Use the following code cell to define helper functions for creating inputs to
a processing job.

In [None]:
def create_flow_notebook_processing_input(base_dir, flow_s3_uri):
    return {
        "InputName": "flow",
        "S3Input": {
            "LocalPath": f"{base_dir}/flow",
            "S3Uri": flow_s3_uri,
            "S3DataType": "S3Prefix",
            "S3InputMode": "File",
        },
    }

def create_s3_processing_input(base_dir, name, dataset_definition):
    return {
        "InputName": name,
        "S3Input": {
            "LocalPath": f"{base_dir}/{name}",
            "S3Uri": dataset_definition["s3ExecutionContext"]["s3Uri"],
            "S3DataType": "S3Prefix",
            "S3InputMode": "File",
        },
    }

def create_redshift_processing_input(base_dir, name, dataset_definition):
    return {
        "InputName": name,
        "DatasetDefinition": {
            "RedshiftDatasetDefinition": {
                "ClusterId": dataset_definition["clusterIdentifier"],
                "Database": dataset_definition["database"],
                "DbUser": dataset_definition["dbUser"],
                "QueryString": dataset_definition["queryString"],
                "ClusterRoleArn": dataset_definition["unloadIamRole"],
                "OutputS3Uri": f'{dataset_definition["s3OutputLocation"]}{name}/',
                "OutputFormat": dataset_definition["outputFormat"].upper(),
            },
            "LocalPath": f"{base_dir}/{name}",
        },
    }

def create_athena_processing_input(base_dir, name, dataset_definition):
    return {
        "InputName": name,
        "DatasetDefinition": {
            "AthenaDatasetDefinition": {
                "Catalog": dataset_definition["catalogName"],
                "Database": dataset_definition["databaseName"],
                "QueryString": dataset_definition["queryString"],
                "OutputS3Uri": f'{dataset_definition["s3OutputLocation"]}{name}/',
                "OutputFormat": dataset_definition["outputFormat"].upper(),
            },
            "LocalPath": f"{base_dir}/{name}",
        },
    }

def create_processing_inputs(processing_dir, flow, flow_uri):
    """Helper function for creating processing inputs
    :param flow: loaded data wrangler flow notebook
    :param flow_uri: S3 URI of the data wrangler flow notebook
    """
    processing_inputs = []
    flow_processing_input = create_flow_notebook_processing_input(processing_dir, flow_uri)
    processing_inputs.append(flow_processing_input)
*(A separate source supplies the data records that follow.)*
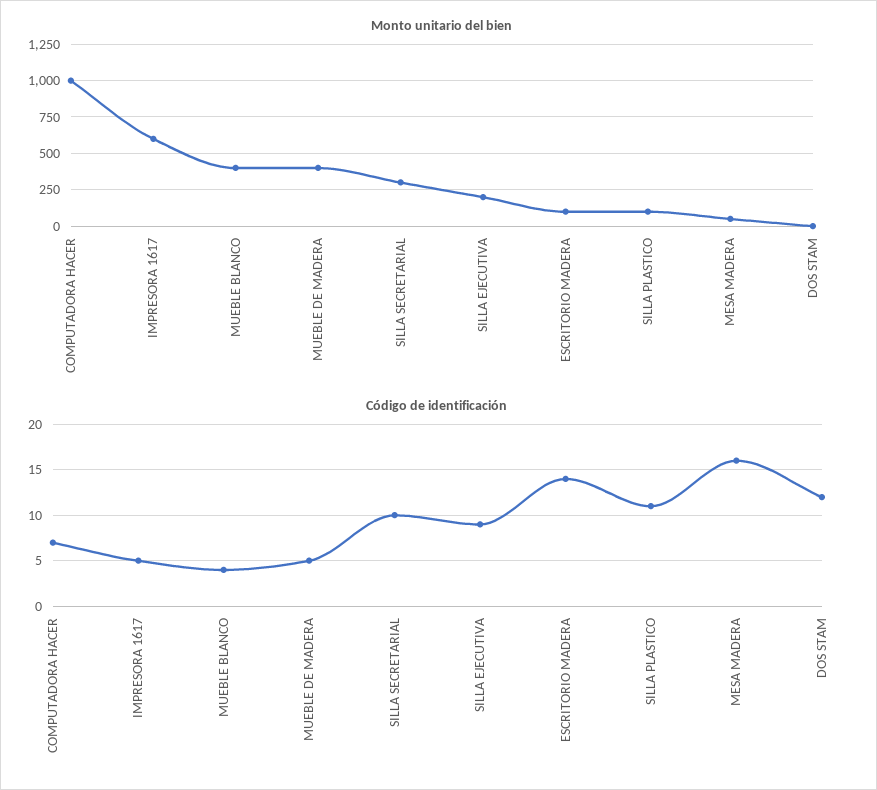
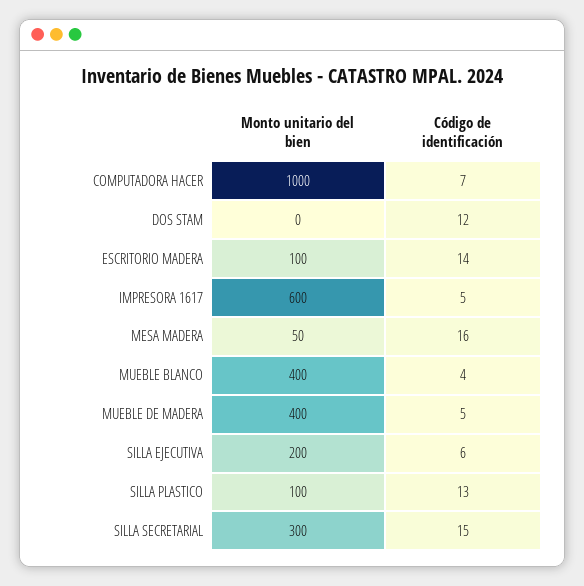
Código de identificación, SILLA SECRETARIAL: 10 -> 15
Código de identificación, SILLA EJECUTIVA: 9 -> 6
Código de identificación, SILLA PLASTICO: 11 -> 13

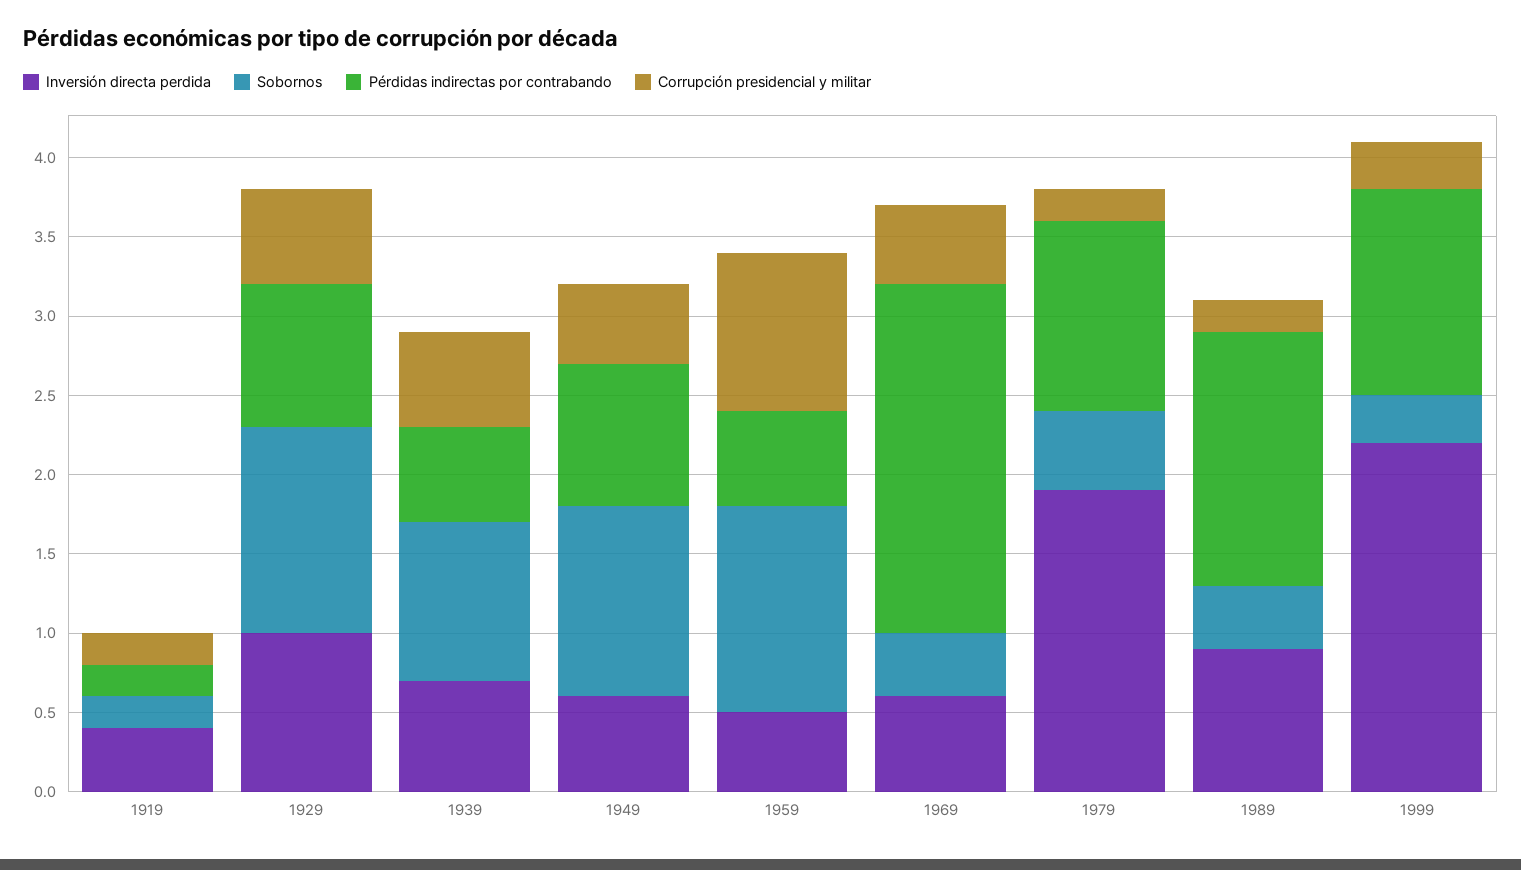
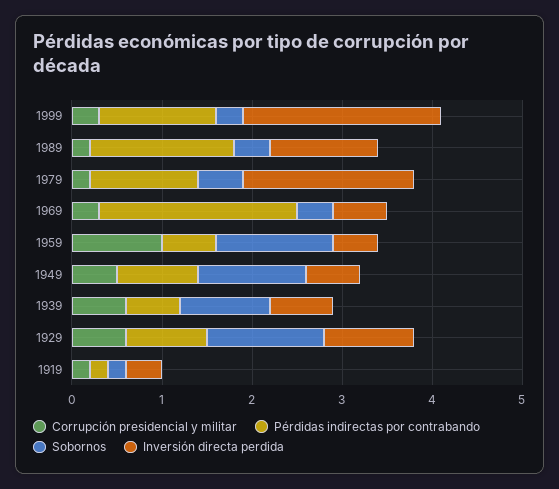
Corrupción presidencial y militar, 1969: 0.5 -> 0.3
Inversión directa perdida, 1989: 0.9 -> 1.2

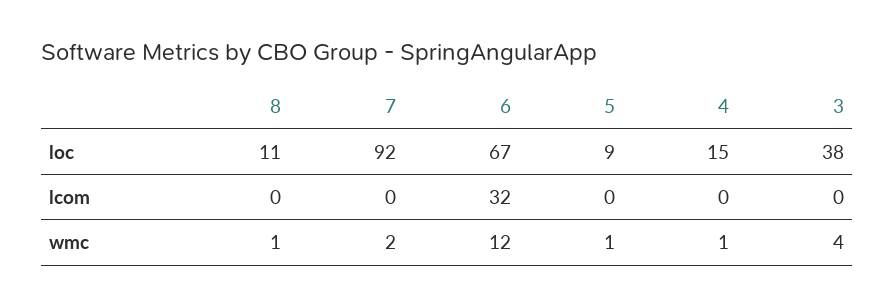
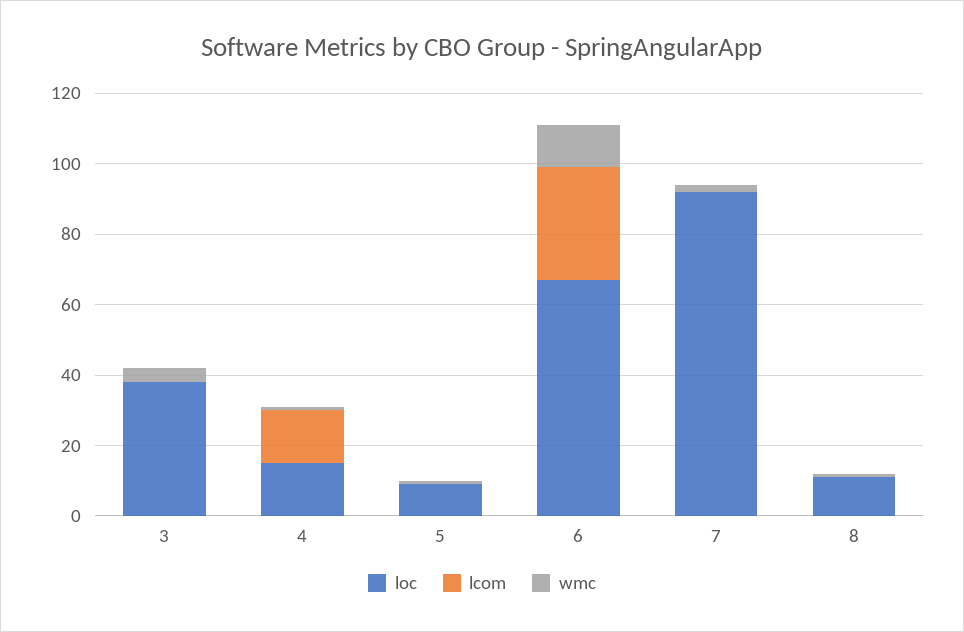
lcom, 4: 0 -> 15

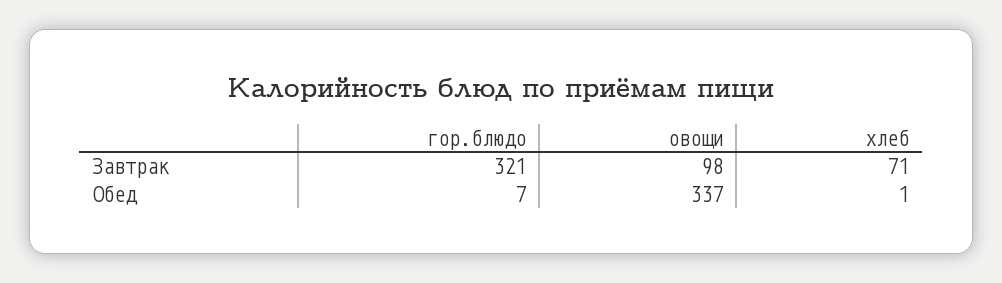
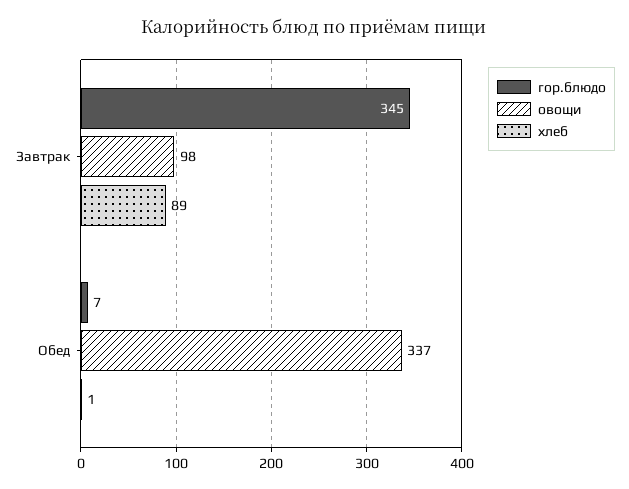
гор.блюдо, Завтрак: 321 -> 345
хлеб, Завтрак: 71 -> 89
    for node in flow["nodes"]:
        if "dataset_definition" in node["parameters"]:
            data_def = node["parameters"]["dataset_definition"]
            name = data_def["name"]
            source_type = data_def["datasetSourceType"]

            if source_type == "S3":
                s3_processing_input = create_s3_processing_input(
                    processing_dir, name, data_def)
                processing_inputs.append(s3_processing_input)
            elif source_type == "Athena":
                athena_processing_input = create_athena_processing_input(
                    processing_dir, name, data_def)
                processing_inputs.append(athena_processing_input)
            elif source_type == "Redshift":
                redshift_processing_input = create_redshift_processing_input(
                    processing_dir, name, data_def)
                processing_inputs.append(redshift_processing_input)
            else:
                raise ValueError(f"{source_type} is not supported for Data Wrangler Processing.")
    return processing_inputs

## Start ProcessingJob
Now, the Processing Job is submitted to a boto client. The status of the processing job is
monitored with the boto client, and this notebook waits until the job is no longer 'InProgress'.

In [None]:
# Processing job name
print(f'Processing Job Name: {processing_job_name}')

processingResources = {
        'ClusterConfig': {
            'InstanceCount': 1,
            'InstanceType': 'ml.m5.4xlarge',
            'VolumeSizeInGB': 30
        }
    }

appSpecification = {'ImageUri': container_uri}

sagemaker_client.create_processing_job(
        ProcessingInputs=create_processing_inputs(processing_dir, flow, flow_uri),
        ProcessingOutputConfig={
            'Outputs': [
                {
                    'OutputName': '76b4470a-6f43-46b8-be22-f0377a21c62d.default',
                    'FeatureStoreOutput': {
                        'FeatureGroupName': feature_group_name
                    },
                    'AppManaged': True
                }
            ],
        },
        ProcessingJobName=processing_job_name,
        ProcessingResources=processingResources,
        AppSpecification=appSpecification,
        RoleArn=iam_role
    )


status = sagemaker_client.describe_processing_job(ProcessingJobName=processing_job_name)

while status['ProcessingJobStatus'] in ('InProgress', 'Failed'):
    if status['ProcessingJobStatus'] == 'Failed':
        raise RuntimeError(f"Processing Job failed: {status}")
    status = sagemaker_client.describe_processing_job(ProcessingJobName=processing_job_name)
    print(status['ProcessingJobStatus'])
    time.sleep(60)

print(status)


### Cleanup
Uncomment the following code cell to revert the SageMaker Python SDK to the original version used
before running this notebook. This notebook upgrades the SageMaker Python SDK to 2.x, which may
cause other example notebooks to break. To learn more about the changes introduced in the
SageMaker Python SDK 2.x update, see
[Use Version 2.x of the SageMaker Python SDK.](https://sagemaker.readthedocs.io/en/stable/v2.html).

In [None]:
# _ = subprocess.check_call(
#     [sys.executable, "-m", "pip", "install", f"sagemaker=={original_version}"]
# )

In [None]:
%%javascript

try {
    Jupyter.notebook.save_checkpoint();
    Jupyter.notebook.session.delete();
}
catch(err) {
    // NoOp
}